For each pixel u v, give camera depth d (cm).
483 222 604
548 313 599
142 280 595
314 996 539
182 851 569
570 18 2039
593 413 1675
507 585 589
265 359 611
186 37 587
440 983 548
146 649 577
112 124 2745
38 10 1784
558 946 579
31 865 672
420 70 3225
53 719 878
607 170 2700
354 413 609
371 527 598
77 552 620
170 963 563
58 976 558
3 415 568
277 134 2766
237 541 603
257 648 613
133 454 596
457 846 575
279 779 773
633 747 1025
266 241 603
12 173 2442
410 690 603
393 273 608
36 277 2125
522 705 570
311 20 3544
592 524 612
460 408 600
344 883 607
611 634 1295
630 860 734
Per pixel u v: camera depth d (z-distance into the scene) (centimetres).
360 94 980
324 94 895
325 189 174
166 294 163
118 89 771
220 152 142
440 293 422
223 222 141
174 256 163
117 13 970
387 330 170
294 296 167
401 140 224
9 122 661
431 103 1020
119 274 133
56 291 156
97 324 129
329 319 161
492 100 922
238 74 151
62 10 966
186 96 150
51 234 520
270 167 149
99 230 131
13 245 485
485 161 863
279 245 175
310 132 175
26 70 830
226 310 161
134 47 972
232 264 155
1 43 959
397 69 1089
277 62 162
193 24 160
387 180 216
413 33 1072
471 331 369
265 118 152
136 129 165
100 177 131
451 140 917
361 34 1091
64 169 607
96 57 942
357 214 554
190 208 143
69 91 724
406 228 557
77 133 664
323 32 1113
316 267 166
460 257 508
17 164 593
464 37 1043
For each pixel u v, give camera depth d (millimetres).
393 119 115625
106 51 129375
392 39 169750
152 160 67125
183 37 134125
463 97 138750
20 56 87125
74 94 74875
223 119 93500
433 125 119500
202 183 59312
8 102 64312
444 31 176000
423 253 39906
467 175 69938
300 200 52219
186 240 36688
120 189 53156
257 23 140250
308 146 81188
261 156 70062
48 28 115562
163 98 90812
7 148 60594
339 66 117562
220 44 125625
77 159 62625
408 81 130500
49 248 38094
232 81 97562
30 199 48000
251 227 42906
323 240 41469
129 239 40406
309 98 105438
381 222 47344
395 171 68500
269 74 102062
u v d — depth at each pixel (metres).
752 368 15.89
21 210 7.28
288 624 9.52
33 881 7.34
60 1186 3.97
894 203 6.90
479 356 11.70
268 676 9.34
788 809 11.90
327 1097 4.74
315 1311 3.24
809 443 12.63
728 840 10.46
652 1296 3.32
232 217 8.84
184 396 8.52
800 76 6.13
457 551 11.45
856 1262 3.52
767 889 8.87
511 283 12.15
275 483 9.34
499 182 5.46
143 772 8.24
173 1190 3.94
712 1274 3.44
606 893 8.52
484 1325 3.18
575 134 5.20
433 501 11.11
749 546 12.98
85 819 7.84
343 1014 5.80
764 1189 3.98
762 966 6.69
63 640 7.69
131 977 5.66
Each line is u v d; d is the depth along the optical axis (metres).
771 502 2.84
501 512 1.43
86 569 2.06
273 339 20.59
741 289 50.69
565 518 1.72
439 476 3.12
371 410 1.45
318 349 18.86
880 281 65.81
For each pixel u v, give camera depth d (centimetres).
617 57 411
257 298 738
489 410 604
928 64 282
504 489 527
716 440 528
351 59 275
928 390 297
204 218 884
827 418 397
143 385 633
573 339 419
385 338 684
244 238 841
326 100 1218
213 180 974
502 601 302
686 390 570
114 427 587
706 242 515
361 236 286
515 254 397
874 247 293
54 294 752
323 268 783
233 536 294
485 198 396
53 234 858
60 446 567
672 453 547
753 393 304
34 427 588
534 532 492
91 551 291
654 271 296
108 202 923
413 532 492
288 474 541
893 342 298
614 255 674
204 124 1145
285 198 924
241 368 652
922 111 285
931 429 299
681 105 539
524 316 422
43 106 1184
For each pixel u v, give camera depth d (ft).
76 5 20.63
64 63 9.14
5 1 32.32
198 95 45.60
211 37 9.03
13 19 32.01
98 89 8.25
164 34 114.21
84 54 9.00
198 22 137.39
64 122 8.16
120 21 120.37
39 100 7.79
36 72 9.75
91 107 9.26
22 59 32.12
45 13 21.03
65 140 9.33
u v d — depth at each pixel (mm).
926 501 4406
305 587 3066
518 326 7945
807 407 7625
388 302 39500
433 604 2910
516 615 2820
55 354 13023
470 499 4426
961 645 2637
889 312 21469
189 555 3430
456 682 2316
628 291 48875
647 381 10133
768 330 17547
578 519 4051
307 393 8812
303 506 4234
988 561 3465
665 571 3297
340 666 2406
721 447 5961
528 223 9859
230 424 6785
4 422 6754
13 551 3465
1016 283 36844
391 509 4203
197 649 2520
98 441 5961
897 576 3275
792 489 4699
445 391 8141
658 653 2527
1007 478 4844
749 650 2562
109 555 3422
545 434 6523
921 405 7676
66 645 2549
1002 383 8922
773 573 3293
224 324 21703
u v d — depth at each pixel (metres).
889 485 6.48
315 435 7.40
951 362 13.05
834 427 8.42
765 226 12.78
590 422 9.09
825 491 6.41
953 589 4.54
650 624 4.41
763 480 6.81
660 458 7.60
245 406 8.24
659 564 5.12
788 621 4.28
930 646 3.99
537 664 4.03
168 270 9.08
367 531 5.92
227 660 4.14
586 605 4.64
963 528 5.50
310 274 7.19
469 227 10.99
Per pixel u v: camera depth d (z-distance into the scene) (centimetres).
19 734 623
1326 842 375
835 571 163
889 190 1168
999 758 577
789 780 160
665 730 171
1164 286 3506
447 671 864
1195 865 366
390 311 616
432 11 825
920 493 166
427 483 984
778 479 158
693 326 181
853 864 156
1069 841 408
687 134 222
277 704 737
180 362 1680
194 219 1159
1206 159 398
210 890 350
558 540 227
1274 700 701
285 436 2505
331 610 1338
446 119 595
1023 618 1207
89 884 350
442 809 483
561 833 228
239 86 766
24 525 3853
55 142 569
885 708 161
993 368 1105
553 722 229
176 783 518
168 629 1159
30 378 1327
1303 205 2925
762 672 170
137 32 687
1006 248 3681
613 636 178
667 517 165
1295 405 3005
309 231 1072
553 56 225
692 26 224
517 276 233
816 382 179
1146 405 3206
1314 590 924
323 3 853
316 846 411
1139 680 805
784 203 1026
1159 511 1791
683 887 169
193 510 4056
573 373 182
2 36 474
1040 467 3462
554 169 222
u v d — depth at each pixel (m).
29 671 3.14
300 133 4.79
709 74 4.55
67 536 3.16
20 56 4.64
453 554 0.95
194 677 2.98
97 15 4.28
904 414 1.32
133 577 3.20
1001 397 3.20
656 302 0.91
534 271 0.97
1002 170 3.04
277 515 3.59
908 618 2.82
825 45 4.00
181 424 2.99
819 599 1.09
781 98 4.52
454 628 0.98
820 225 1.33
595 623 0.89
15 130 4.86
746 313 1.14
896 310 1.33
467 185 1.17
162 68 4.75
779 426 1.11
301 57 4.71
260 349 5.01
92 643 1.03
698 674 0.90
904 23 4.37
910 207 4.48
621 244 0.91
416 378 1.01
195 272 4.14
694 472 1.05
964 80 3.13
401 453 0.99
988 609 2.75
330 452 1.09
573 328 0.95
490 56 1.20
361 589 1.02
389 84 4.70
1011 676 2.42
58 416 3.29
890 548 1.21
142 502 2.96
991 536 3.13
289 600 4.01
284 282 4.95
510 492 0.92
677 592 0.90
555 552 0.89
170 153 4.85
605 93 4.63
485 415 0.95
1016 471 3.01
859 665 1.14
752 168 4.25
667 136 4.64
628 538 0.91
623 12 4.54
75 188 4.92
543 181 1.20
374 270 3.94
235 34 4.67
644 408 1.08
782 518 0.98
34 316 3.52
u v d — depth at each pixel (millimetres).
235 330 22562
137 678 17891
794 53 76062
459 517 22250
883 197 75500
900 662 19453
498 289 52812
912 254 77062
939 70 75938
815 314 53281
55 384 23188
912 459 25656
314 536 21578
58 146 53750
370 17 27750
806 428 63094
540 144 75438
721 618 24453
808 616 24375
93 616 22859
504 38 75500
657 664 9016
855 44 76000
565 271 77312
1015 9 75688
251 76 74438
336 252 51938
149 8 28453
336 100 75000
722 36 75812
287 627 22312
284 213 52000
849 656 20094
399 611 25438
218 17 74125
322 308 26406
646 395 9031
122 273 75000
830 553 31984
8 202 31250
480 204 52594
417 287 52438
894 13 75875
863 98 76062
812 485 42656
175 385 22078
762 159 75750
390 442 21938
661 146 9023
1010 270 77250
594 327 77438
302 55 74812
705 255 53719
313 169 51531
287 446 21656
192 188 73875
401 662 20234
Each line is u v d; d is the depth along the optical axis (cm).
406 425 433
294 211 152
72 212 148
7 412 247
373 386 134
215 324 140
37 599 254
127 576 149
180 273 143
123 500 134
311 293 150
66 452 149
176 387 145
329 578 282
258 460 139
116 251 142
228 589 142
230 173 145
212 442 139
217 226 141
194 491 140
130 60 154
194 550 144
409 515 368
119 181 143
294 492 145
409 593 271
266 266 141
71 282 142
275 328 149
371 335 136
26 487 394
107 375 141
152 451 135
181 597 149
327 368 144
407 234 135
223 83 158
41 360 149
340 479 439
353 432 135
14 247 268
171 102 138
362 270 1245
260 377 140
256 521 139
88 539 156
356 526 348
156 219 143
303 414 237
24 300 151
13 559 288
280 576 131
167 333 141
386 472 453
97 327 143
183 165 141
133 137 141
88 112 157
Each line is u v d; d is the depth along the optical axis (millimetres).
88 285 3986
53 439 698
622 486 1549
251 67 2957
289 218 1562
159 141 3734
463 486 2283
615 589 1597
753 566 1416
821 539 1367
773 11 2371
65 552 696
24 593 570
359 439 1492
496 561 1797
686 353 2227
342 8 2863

==========

Your goal: Copy each line exactly, from the line containing "optical axis (cm)." down to the last line of the material, and no other lines.

Output of the task:
Each line is u v d; d is the depth along the optical axis (cm).
406 425 433
294 211 152
72 212 148
7 412 247
373 386 134
215 324 140
37 599 254
127 576 149
180 273 143
123 500 134
311 293 150
66 452 149
176 387 145
329 578 282
258 460 139
116 251 142
228 589 142
230 173 145
212 442 139
217 226 141
194 491 140
130 60 154
194 550 144
409 515 368
119 181 143
294 492 145
409 593 271
266 266 141
71 282 142
275 328 149
371 335 136
26 487 394
107 375 141
152 451 135
181 597 149
327 368 144
407 234 135
223 83 158
41 360 149
340 479 439
353 432 135
14 247 268
171 102 138
362 270 1245
260 377 140
256 521 139
88 539 156
356 526 348
156 219 143
303 414 237
24 300 151
13 559 288
280 576 131
167 333 141
386 472 453
97 327 143
183 165 141
133 137 141
88 112 157
Each line is u v d; d is the depth along the optical axis (millimetres).
88 285 3986
53 439 698
622 486 1549
251 67 2957
289 218 1562
159 141 3734
463 486 2283
615 589 1597
753 566 1416
821 539 1367
773 11 2371
65 552 696
24 593 570
359 439 1492
496 561 1797
686 353 2227
342 8 2863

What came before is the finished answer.